## Exercise
Repeat the text of every item below word for word, leaving out the pictures.

____

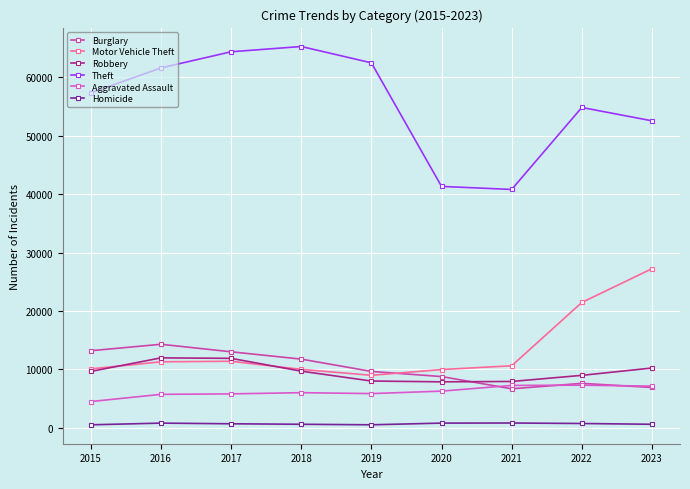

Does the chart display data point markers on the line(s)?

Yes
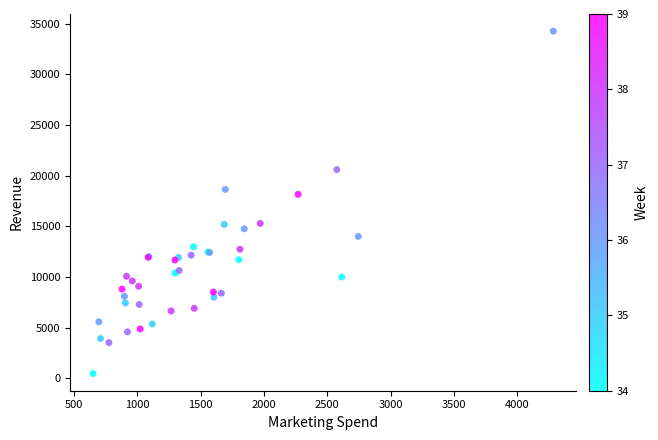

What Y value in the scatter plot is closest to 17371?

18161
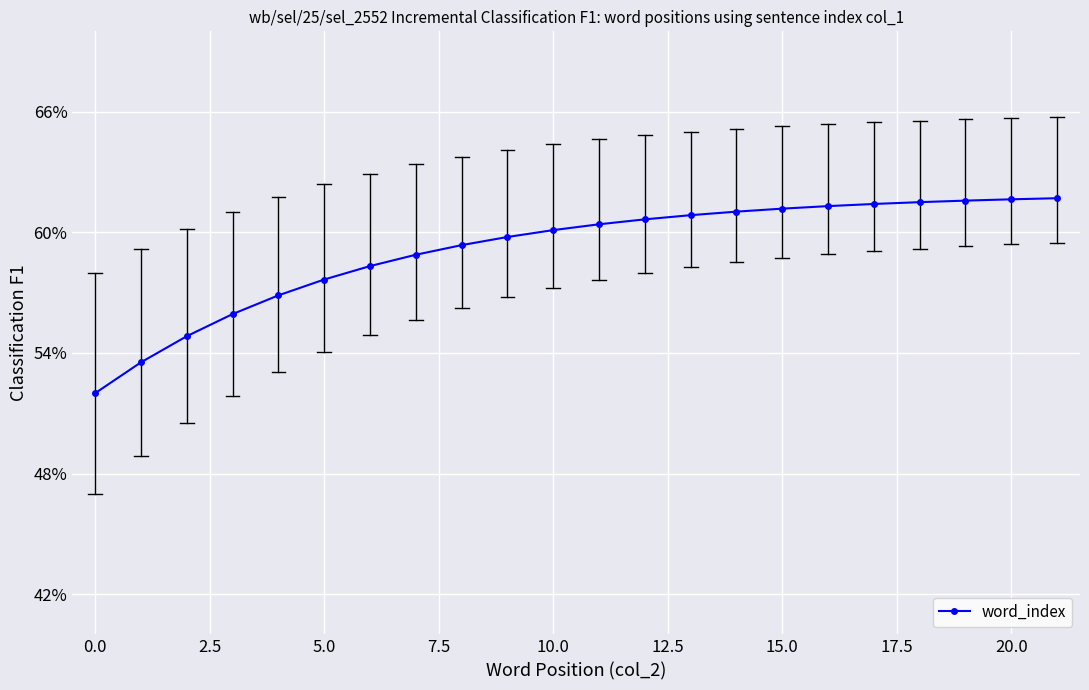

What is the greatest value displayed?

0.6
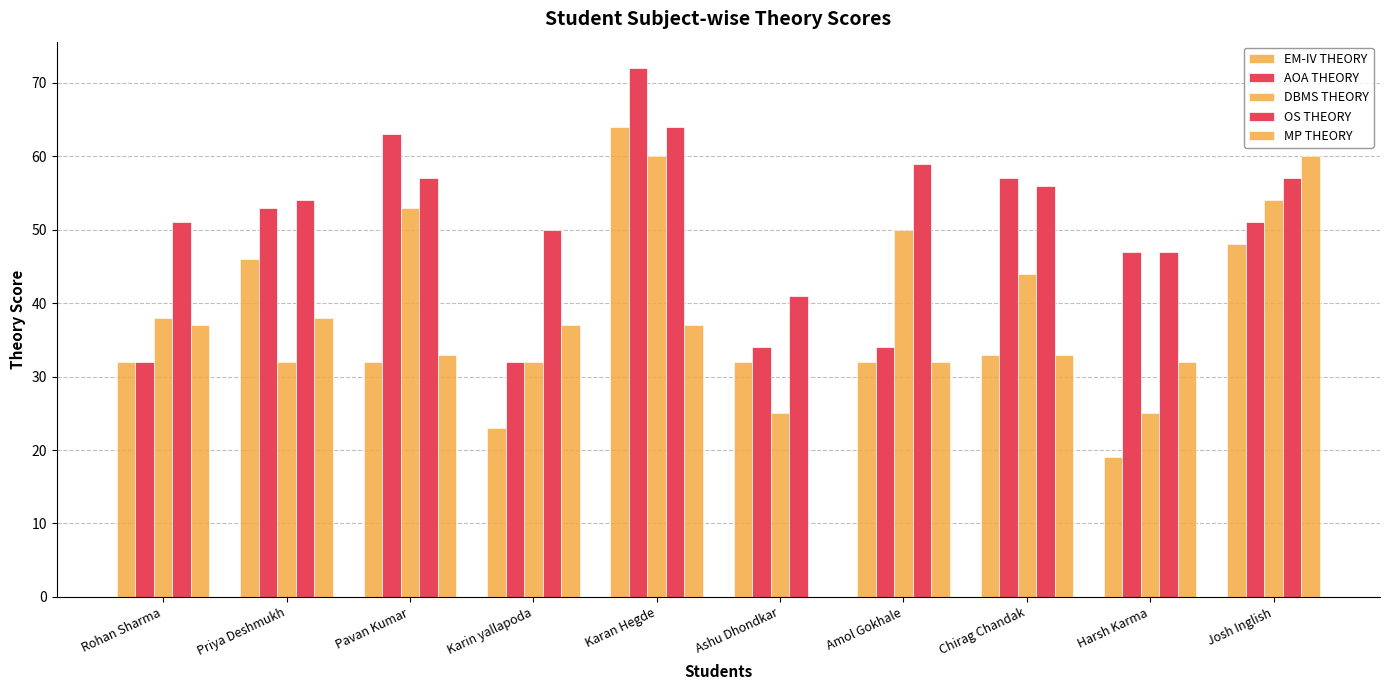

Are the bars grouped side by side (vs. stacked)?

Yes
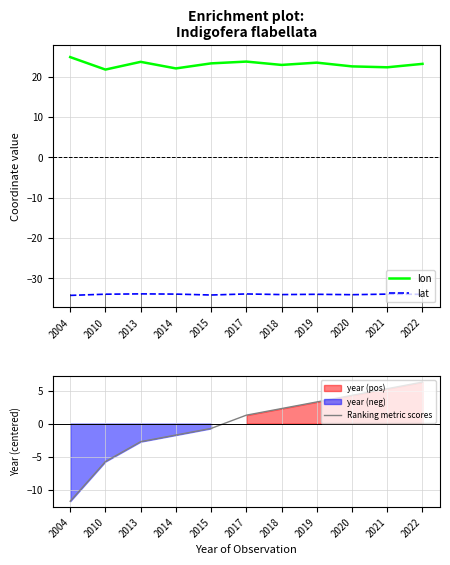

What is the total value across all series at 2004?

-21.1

____

## Answer box
Does the chart display data point markers on the line(s)?

Yes

What Y value in the scatter plot is closest to 17371?

18161

What is the greatest value displayed?

0.6

Are the bars grouped side by side (vs. stacked)?

Yes

What is the total value across all series at 2004?

-21.1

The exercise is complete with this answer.